- [Request]
In the records that follow, find the line with "Těsnění skel pro lišty/kit - T.1 1303"; from there, retype every line exactly through the line with "publiées. Comme pour", which also belongs to the answer.

+++

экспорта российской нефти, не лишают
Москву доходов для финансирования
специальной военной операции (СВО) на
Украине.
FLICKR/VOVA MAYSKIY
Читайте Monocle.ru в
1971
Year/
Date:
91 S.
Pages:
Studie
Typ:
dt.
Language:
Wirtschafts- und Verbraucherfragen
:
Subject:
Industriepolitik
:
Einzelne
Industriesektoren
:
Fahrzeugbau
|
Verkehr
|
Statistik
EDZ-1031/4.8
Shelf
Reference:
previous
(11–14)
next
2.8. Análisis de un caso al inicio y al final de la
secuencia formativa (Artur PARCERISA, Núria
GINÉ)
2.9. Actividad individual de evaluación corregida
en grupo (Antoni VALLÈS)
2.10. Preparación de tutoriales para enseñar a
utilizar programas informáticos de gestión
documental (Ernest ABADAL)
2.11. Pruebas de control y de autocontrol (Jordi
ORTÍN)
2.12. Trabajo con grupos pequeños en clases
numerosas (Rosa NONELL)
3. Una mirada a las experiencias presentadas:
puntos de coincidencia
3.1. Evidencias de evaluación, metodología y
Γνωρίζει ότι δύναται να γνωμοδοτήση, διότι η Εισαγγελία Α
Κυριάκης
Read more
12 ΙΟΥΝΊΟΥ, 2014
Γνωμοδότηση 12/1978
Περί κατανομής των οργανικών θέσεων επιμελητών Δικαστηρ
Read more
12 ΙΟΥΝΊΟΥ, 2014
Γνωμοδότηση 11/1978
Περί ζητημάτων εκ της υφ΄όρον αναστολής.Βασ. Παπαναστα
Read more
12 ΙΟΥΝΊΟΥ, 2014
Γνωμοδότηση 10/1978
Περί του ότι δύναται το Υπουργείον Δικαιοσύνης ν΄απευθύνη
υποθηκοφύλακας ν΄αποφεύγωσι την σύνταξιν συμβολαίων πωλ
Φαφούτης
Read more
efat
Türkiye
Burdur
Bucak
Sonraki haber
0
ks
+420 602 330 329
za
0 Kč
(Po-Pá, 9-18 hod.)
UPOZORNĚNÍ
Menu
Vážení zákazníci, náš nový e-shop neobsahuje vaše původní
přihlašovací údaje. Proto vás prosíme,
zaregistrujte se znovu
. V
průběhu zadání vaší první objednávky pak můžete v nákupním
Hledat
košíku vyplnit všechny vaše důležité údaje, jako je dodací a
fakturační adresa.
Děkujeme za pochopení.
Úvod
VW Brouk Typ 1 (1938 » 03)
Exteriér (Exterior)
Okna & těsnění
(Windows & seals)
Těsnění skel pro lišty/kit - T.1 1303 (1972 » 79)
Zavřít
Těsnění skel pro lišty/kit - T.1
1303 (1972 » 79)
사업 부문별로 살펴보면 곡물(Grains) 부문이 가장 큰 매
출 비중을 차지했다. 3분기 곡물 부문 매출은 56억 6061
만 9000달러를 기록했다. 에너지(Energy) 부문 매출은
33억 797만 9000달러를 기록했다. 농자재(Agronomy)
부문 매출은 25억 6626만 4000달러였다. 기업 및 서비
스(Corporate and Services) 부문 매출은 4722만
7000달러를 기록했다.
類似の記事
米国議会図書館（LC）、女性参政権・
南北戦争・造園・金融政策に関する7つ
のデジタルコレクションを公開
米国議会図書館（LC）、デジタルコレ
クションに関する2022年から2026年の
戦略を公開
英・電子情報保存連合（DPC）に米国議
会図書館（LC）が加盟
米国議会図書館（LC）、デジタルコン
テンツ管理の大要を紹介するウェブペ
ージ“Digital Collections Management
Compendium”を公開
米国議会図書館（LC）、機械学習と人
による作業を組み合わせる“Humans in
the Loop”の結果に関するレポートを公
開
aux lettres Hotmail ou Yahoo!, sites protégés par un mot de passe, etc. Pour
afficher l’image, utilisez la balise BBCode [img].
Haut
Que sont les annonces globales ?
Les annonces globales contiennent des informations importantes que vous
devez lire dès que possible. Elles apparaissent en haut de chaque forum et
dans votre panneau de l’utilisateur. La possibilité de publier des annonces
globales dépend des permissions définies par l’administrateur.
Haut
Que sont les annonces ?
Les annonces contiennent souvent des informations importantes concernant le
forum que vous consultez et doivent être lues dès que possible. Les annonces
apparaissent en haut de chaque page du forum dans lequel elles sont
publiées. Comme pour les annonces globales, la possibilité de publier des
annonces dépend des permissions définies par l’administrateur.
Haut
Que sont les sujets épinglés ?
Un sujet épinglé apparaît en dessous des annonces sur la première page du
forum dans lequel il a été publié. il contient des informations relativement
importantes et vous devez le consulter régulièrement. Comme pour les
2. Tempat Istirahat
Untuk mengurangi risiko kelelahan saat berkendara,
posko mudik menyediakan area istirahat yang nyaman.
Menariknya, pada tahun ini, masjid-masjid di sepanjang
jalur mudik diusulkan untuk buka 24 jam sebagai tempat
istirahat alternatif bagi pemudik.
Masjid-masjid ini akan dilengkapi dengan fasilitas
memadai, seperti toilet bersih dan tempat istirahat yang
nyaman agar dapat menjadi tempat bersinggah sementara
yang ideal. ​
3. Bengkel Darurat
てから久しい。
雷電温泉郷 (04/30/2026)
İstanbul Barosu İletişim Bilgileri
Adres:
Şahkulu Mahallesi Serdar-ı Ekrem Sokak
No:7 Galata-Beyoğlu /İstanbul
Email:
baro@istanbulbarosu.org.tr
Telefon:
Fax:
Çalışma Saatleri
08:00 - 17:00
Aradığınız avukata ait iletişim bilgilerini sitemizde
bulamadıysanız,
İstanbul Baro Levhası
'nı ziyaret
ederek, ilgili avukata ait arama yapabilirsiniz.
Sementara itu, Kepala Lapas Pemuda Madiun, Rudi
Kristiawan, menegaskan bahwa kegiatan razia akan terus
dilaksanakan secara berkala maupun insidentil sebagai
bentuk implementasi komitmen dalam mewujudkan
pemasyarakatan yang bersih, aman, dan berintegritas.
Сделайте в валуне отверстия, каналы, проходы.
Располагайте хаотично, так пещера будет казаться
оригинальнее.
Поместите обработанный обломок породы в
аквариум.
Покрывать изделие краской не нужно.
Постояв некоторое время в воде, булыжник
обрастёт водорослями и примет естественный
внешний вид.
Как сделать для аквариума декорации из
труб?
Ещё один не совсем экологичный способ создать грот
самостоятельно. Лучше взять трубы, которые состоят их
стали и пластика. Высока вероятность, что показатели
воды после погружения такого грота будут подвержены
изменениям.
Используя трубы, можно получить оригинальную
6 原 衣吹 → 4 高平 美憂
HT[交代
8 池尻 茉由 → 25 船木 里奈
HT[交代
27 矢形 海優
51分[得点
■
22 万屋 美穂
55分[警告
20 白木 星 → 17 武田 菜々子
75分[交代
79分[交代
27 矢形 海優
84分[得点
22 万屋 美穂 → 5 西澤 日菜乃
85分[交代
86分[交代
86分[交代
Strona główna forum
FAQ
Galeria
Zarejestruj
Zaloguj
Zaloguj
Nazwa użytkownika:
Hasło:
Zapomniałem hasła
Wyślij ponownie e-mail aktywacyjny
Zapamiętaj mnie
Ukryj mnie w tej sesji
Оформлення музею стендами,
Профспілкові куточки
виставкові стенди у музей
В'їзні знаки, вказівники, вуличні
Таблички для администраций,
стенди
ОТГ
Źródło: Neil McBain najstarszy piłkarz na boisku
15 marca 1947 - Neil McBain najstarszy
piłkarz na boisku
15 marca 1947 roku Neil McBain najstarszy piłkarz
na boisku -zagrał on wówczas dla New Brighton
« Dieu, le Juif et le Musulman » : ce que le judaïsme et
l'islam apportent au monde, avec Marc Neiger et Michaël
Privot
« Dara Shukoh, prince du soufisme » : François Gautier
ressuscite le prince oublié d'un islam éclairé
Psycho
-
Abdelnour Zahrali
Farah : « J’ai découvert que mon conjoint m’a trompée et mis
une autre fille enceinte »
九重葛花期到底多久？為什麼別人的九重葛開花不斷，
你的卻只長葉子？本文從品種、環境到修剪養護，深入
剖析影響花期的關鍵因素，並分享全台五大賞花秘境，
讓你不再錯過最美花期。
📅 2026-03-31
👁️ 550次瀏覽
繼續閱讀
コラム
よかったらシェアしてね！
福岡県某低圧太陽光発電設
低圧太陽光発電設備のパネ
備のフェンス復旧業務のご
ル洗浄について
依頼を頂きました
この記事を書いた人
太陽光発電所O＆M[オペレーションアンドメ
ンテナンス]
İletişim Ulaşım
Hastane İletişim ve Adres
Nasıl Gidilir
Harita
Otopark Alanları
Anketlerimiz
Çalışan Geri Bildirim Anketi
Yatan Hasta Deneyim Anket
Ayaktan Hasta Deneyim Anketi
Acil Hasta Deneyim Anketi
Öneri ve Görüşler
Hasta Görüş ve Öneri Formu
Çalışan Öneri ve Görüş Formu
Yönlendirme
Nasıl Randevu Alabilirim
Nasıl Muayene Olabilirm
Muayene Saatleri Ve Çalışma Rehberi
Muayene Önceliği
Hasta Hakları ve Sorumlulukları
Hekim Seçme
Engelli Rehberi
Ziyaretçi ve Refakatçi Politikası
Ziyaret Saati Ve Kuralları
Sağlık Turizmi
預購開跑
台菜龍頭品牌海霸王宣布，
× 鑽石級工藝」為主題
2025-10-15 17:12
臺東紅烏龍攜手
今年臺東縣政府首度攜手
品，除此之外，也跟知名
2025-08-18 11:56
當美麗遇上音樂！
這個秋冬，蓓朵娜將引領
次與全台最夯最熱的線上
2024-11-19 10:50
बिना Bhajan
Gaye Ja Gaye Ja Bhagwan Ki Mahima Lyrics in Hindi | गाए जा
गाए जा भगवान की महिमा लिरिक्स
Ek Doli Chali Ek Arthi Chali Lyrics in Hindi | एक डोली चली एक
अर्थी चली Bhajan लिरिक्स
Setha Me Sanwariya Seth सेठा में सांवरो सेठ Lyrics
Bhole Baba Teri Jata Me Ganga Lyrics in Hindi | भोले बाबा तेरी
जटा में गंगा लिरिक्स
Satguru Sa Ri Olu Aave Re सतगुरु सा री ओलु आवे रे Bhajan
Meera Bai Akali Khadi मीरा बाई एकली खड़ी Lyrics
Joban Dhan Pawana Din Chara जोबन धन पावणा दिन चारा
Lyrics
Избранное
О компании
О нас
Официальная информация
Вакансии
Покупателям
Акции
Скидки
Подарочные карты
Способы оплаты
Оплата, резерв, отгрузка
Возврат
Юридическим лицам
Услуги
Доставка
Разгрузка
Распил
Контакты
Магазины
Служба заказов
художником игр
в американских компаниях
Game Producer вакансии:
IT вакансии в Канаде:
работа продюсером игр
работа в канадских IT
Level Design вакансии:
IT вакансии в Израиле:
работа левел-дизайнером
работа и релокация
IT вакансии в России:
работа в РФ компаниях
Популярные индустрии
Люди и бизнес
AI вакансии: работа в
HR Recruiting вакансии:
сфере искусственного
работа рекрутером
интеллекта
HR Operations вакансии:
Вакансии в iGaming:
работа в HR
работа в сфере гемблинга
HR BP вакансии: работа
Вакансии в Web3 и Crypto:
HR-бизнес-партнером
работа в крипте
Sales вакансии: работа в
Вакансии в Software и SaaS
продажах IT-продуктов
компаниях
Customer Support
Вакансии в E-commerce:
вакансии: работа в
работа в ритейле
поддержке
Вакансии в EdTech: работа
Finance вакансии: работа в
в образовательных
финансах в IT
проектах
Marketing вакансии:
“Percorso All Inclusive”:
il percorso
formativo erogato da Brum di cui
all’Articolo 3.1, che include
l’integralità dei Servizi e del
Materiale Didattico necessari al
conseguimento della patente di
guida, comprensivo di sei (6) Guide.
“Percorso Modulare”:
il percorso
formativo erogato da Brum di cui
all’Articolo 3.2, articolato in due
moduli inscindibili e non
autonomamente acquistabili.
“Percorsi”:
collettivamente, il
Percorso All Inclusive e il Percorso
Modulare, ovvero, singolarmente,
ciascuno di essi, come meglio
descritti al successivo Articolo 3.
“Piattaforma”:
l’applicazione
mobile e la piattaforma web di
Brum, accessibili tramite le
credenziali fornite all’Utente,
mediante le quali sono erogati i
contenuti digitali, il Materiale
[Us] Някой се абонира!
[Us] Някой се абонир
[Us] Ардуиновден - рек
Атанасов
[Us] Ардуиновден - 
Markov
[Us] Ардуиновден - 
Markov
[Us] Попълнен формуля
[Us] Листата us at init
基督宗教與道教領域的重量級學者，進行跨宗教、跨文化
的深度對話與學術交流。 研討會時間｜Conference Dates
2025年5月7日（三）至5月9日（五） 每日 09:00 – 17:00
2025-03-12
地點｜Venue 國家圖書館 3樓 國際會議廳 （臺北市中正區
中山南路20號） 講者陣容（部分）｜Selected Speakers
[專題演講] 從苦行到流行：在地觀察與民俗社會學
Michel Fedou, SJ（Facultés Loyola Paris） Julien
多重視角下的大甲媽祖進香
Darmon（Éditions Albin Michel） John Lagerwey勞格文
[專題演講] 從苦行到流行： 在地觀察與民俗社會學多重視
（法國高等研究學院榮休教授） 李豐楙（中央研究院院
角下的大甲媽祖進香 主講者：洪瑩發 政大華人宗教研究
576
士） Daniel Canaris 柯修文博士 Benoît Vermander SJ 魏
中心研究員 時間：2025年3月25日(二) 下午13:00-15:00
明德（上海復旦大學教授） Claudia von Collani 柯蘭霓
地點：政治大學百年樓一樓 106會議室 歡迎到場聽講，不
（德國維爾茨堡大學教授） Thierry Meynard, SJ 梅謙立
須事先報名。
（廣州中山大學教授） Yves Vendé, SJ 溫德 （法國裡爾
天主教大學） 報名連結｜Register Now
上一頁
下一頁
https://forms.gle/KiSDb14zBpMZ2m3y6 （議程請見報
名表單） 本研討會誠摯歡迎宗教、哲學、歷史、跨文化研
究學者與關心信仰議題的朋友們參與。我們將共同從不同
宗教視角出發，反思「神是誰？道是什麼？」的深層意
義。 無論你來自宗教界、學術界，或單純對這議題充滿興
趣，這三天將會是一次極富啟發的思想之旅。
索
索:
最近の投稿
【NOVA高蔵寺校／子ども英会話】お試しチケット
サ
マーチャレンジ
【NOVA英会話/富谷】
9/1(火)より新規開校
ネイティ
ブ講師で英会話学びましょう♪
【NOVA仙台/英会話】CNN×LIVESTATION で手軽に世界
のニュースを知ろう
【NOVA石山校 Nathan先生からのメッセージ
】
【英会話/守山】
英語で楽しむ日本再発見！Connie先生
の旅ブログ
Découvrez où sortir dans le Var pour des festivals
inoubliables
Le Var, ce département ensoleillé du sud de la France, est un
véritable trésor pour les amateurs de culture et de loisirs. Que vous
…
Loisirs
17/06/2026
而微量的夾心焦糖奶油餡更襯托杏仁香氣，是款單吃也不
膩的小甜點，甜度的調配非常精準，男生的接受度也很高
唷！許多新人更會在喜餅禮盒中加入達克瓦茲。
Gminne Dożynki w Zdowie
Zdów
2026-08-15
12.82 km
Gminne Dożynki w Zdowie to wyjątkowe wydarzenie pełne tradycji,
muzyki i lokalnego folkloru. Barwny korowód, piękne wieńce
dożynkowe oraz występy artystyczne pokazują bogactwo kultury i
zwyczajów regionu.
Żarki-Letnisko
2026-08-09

+++

- [Written reply]
Těsnění skel pro lišty/kit - T.1 1303 (1972 » 79)
Zavřít
Těsnění skel pro lišty/kit - T.1
1303 (1972 » 79)
사업 부문별로 살펴보면 곡물(Grains) 부문이 가장 큰 매
출 비중을 차지했다. 3분기 곡물 부문 매출은 56억 6061
만 9000달러를 기록했다. 에너지(Energy) 부문 매출은
33억 797만 9000달러를 기록했다. 농자재(Agronomy)
부문 매출은 25억 6626만 4000달러였다. 기업 및 서비
스(Corporate and Services) 부문 매출은 4722만
7000달러를 기록했다.
類似の記事
米国議会図書館（LC）、女性参政権・
南北戦争・造園・金融政策に関する7つ
のデジタルコレクションを公開
米国議会図書館（LC）、デジタルコレ
クションに関する2022年から2026年の
戦略を公開
英・電子情報保存連合（DPC）に米国議
会図書館（LC）が加盟
米国議会図書館（LC）、デジタルコン
テンツ管理の大要を紹介するウェブペ
ージ“Digital Collections Management
Compendium”を公開
米国議会図書館（LC）、機械学習と人
による作業を組み合わせる“Humans in
the Loop”の結果に関するレポートを公
開
aux lettres Hotmail ou Yahoo!, sites protégés par un mot de passe, etc. Pour
afficher l’image, utilisez la balise BBCode [img].
Haut
Que sont les annonces globales ?
Les annonces globales contiennent des informations importantes que vous
devez lire dès que possible. Elles apparaissent en haut de chaque forum et
dans votre panneau de l’utilisateur. La possibilité de publier des annonces
globales dépend des permissions définies par l’administrateur.
Haut
Que sont les annonces ?
Les annonces contiennent souvent des informations importantes concernant le
forum que vous consultez et doivent être lues dès que possible. Les annonces
apparaissent en haut de chaque page du forum dans lequel elles sont
publiées. Comme pour les annonces globales, la possibilité de publier des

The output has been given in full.